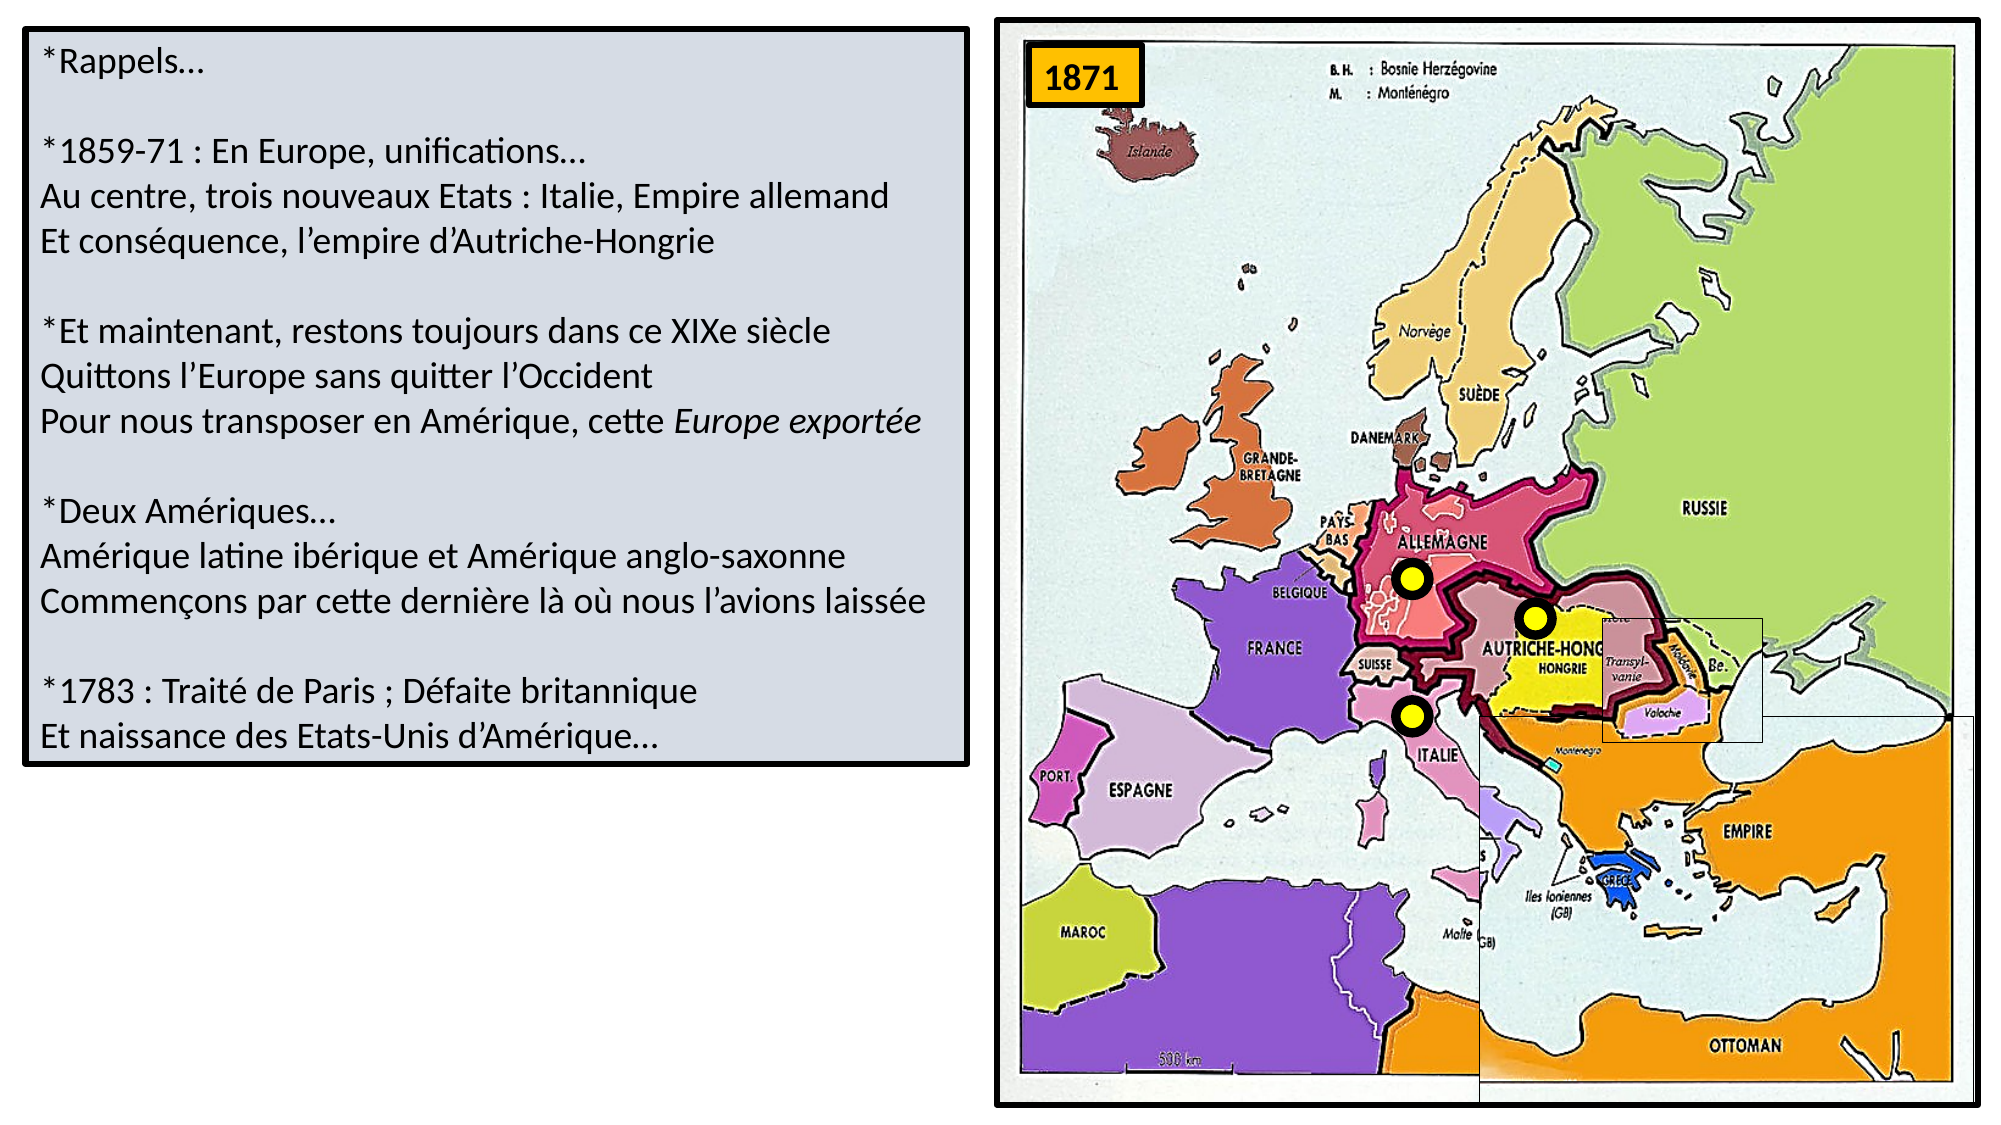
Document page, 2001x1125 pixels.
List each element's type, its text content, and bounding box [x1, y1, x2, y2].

picture [999, 23, 1975, 1102]
text_box *Rappels… *1859-71 : En Europe, unifications… Au centre, trois nouveaux Etats : Italie, Empire allemand Et conséquence, l’empire d’Autriche-Hongrie *Et maintenant, restons toujours dans ce XIXe siècle Quittons l’Europe sans quitter l’Occident Pour nous transposer en Amérique, cette Europe exportée *Deux Amériques… Amérique latine ibérique et Amérique anglo-saxonne Commençons par cette dernière là où nous l’avions laissée *1783 : Traité de Paris ; Défaite britannique Et naissance des Etats-Unis d’Amérique… [25, 29, 968, 764]
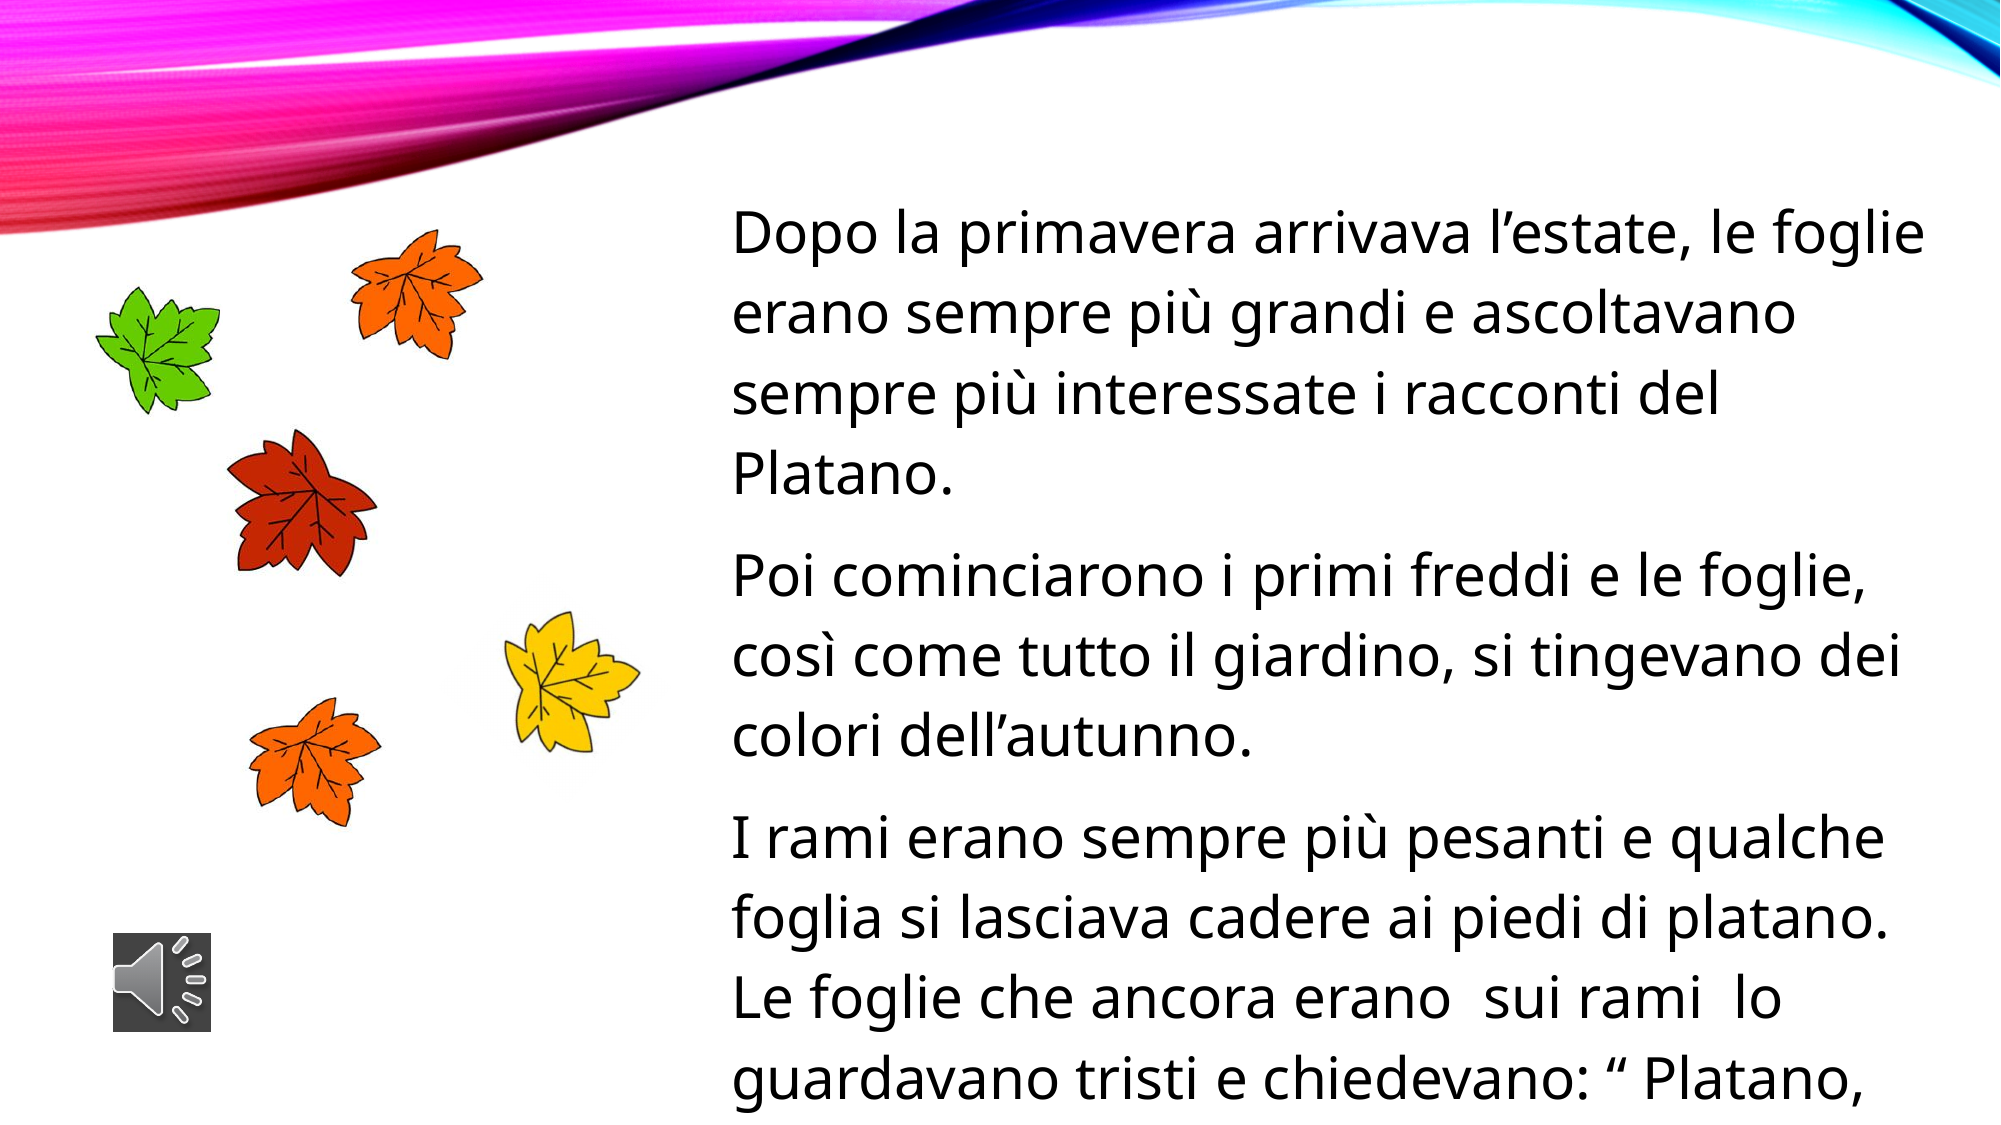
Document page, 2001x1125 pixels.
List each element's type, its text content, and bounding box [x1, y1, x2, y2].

picture [75, 266, 393, 601]
picture [1910, 0, 2000, 45]
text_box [111, 932, 213, 1033]
picture [1890, 0, 2000, 75]
text_box Dopo la primavera arrivava l’estate, le foglie erano sempre più grandi e ascoltavano sempre più interessate i racconti del Platano. Poi cominciarono i primi freddi e le foglie, così come tutto il giardino, si tingevano dei colori dell’autunno. I rami erano sempre più pesanti e qualche foglia si lasciava cadere ai piedi di platano. Le foglie che ancora erano sui rami lo guardavano tristi e chiedevano: “ Platano, noi foglioline stiamo per morire? ” Platano rispondeva amorevolmente: “ Certo sta arrivando l’inverno e i fiori, le foglie, i frutti con il gelo muoiono!” [716, 177, 1962, 1125]
picture [0, 0, 2000, 371]
picture [439, 572, 670, 802]
picture [239, 686, 389, 839]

···

§ **What to work on**: What is needed is an exact copy of every record above, minus the images.

§ **Exercise solution**:
Document page, 2001x1125 pixels.
List each element's type, its text content, and bounding box [x1, y1, x2, y2].

picture [999, 23, 1975, 1102]
text_box *Rappels… *1859-71 : En Europe, unifications… Au centre, trois nouveaux Etats : Italie, Empire allemand Et conséquence, l’empire d’Autriche-Hongrie *Et maintenant, restons toujours dans ce XIXe siècle Quittons l’Europe sans quitter l’Occident Pour nous transposer en Amérique, cette Europe exportée *Deux Amériques… Amérique latine ibérique et Amérique anglo-saxonne Commençons par cette dernière là où nous l’avions laissée *1783 : Traité de Paris ; Défaite britannique Et naissance des Etats-Unis d’Amérique… [25, 29, 968, 764]
Document page, 2001x1125 pixels.
List each element's type, its text content, and bounding box [x1, y1, x2, y2].

picture [75, 266, 393, 601]
picture [1910, 0, 2000, 45]
text_box [111, 932, 213, 1033]
picture [1890, 0, 2000, 75]
text_box Dopo la primavera arrivava l’estate, le foglie erano sempre più grandi e ascoltavano sempre più interessate i racconti del Platano. Poi cominciarono i primi freddi e le foglie, così come tutto il giardino, si tingevano dei colori dell’autunno. I rami erano sempre più pesanti e qualche foglia si lasciava cadere ai piedi di platano. Le foglie che ancora erano sui rami lo guardavano tristi e chiedevano: “ Platano, noi foglioline stiamo per morire? ” Platano rispondeva amorevolmente: “ Certo sta arrivando l’inverno e i fiori, le foglie, i frutti con il gelo muoiono!” [716, 177, 1962, 1125]
picture [0, 0, 2000, 371]
picture [439, 572, 670, 802]
picture [239, 686, 389, 839]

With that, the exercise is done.